• **FRAGMENTO DEL DOCUMENTO**
..............................

Si reflexionamos en el sentido de cuanto afirma Cayetano, es claro que
entiende por ley natural la moral natural, o sea, el ámbito de los
comportamientos regulados por las virtudes morales, muy diferente del
regulado por la ley divino-positiva. Más concretamente, cuando afirma que la
epiqueya tiene por objeto también la ley natural, quiere referirse a las
leyes positivas que expresan, mediante fórmulas lingüístico-normativas
humanas, consecuencias derivadas de las virtudes, pero no sus exigencias
esenciales o los actos que las contradicen (actos intrínsecamente malos). En
este sentido, es evidente que la epiqueya se aplica en el ámbito de la ley
natural. Pero esto no es verdad -como Cayetano precisa explícitamente-, si
por ley natural entendemos las normas que prohiben los actos intrínsecamente
malos, esto es, los actos que en virtud de su identidad esencial son
contrarios a la recta razón.
La posición de Suárez es bastante articulada. Utiliza la distinción de
Cayetano:
la ley moral natural puede
considerarse en sí misma, es decir, en cuanto juicio de la recta razón, o en
cuanto contenida y determinada ulteriormente por una ley humana. La tesis de
Suárez es que ningún precepto natural considerado en sí mismo puede llegar a
necesitar la dirección de la epiqueya. Para fundar inductivamente su tesis,
Suárez recuerda la distinción entre preceptos positivos y preceptos
negativos. Los preceptos negativos son de tal índole, “ut semper et pro
semper obligent, vitando mala quia mala sunt”. La epiqueya no puede de
ningún modo corregir estos preceptos. Por el contrario, puede acontecer que
un cambio del objeto o de las circunstancias intrínsecas dé lugar a un acto
moral esencialmente diverso («mutatio materiae»). Se pone el ejemplo del
robo en caso de extrema necesidad y el del depósito. En estos casos, el
cambio de valoración moral responde al cambio experimentado por el acto en
el genus moris, y no propiamente a la epiqueya. Un ejemplo más excepcional
de «mutatio materiae» sería la situación que se crearía si, después de una
guerra, permaneciera sobre el planeta tierra un solo hombre y su hermana, o
un hombre, su mujer estéril, y otra mujer fértil. Los actos que habría que
realizar para la continuidad del género humano tendrían una relacion con la
recta razón y con el derecho natural esencialmente diversa de la que tienen
los actos que conocemos hoy con el nombre de incesto y adulterio. Por eso,
aun considerando estas situaciones totalmente excepcionales, Suárez piensa
que puede afirmar, con certeza absoluta y universal, que un acto prohibido
por un precepto natural negativo, «stante eadem materia», nunca podrá llegar
a ser moralmente lícito en virtud de la epiqueya. En
sintonía con Cayetano y Suárez se mueven los teólogos carmelitas de
Salamanca, que san Alfonso cita explícitamente cuando se refiere a la
epiqueya. A la luz de cuanto se
ha dicho, resulta perfectamente claro qué quiere decir san Alfonso cuando
afirma que la dirección de la epiqueya será necesaria a veces en el ámbito
de la ley moral natural, cuando una acción concreta esté privada de su
negatividad moral a causa de las circunstancias («ubi actio possít ex
circunstantiis a malitia denudari»). San Alfonso piensa en la acción de no
devolver un depósito, que en sí misma sería mala, pero que en ciertas
circunstancias no sólo llega a ser buena, sino también virtuosa y
obligatoria.

..............................

• **DATOS SIN PROCESAR**

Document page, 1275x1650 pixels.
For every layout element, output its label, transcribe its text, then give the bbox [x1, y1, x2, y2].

..............................

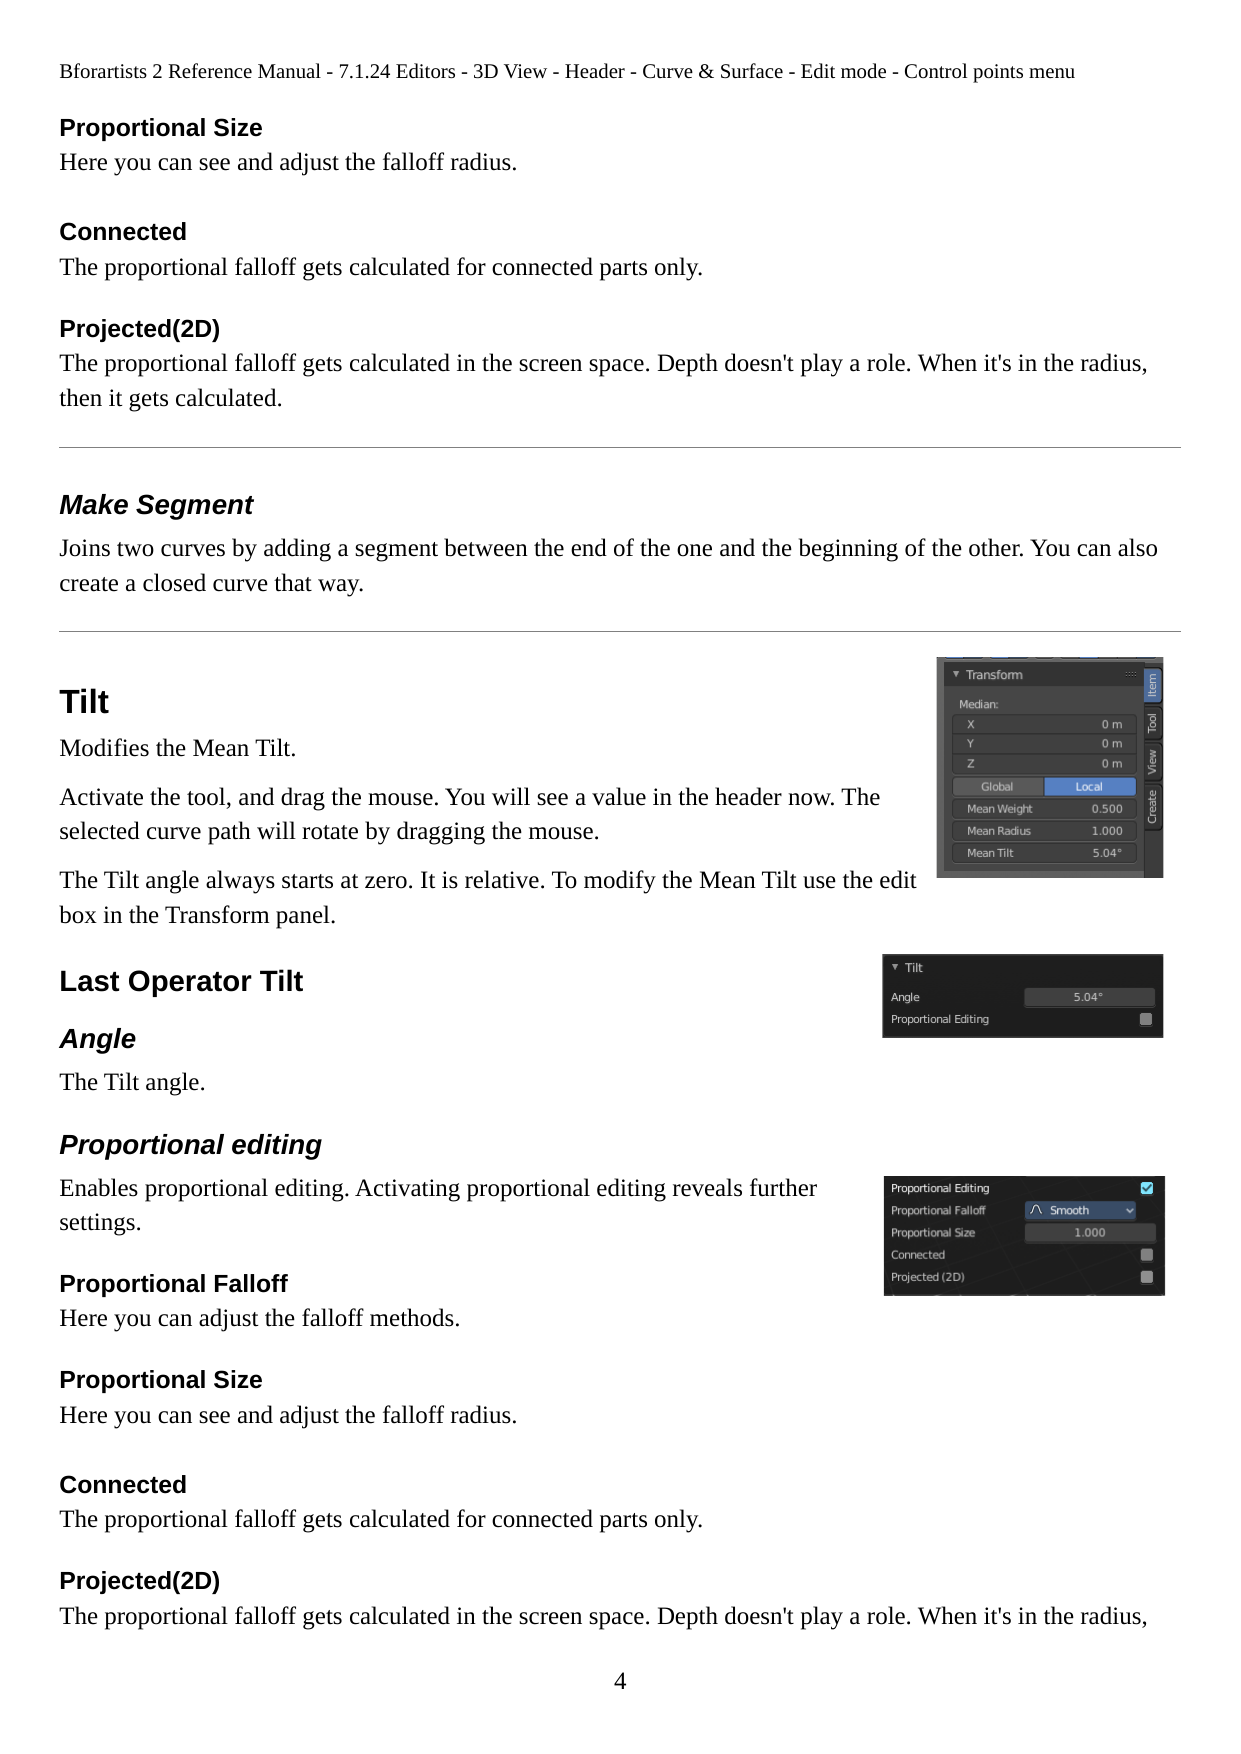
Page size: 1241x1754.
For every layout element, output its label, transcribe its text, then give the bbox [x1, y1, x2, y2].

..............................

• **CONJUNTO DE TAREAS**
A – En el pasaje sobre la epiqueya, ¿en qué acción piensa san Alfonso como ejemplo de algo malo en sí mismo que en ciertas circunstancias llega a ser bueno?
B – Continúa el pasaje sobre la epiqueya a partir de su última oración.
Las entradas provienen de otra fuente distinta.

• **RESPUESTAS ESCRITAS**
A – En la acción de no devolver un depósito.

B –
Recientemente se ha invocado la autoridad de san Alfonso y su reflexión sobre la epiqueya para criticar la enseñanza de la encíclica Veritatis splendor acerca de la existencia de acciones intrínsecamente malas y, por tanto, acerca del valor universal de las normas morales negativas que prohiben esas acciones. La objeción responde a una perspectiva moral extraña a san Alfonso y a la tradición teológico-moral católica. Esta objeción encierra, por una parte, la idea de que las normas morales categoriales, es decir, las que determinan qué corresponde concretamente a la justicia, a la castidad, a la veracidad, etc., son normas simplemente humanas (cf. Veritatis splendor, 36). Existe, además, el vicio de describir de modo fisicista -y, consiguientemente, por fuerza premoral- el objeto de las acciones humanas (cf. ib., 78), de manera que se agrupan bajo una misma norma acciones físicamente semejantes (genus naturae), pero moralmente heterogéneas (genus moris), con la consecuencia inevitable de que toda norma moral negativa tendría múltiples excepciones. Algunos, describiendo las acciones sin prestar atención a su intencionalidad intrinseca (finis operis), considerada en relación con el orden de la razón, afirman que la legítima defensa es una excepción al quinto mandamiento; pero la misma lógica los llevaría a sostener la tesis ridícula de que la santidad de las relaciones conyugales es una excepcion a la norma «no fornicar» (cf. sobre este problema Suma Teológica, 1-11, q. 18, a. 5, ad 3).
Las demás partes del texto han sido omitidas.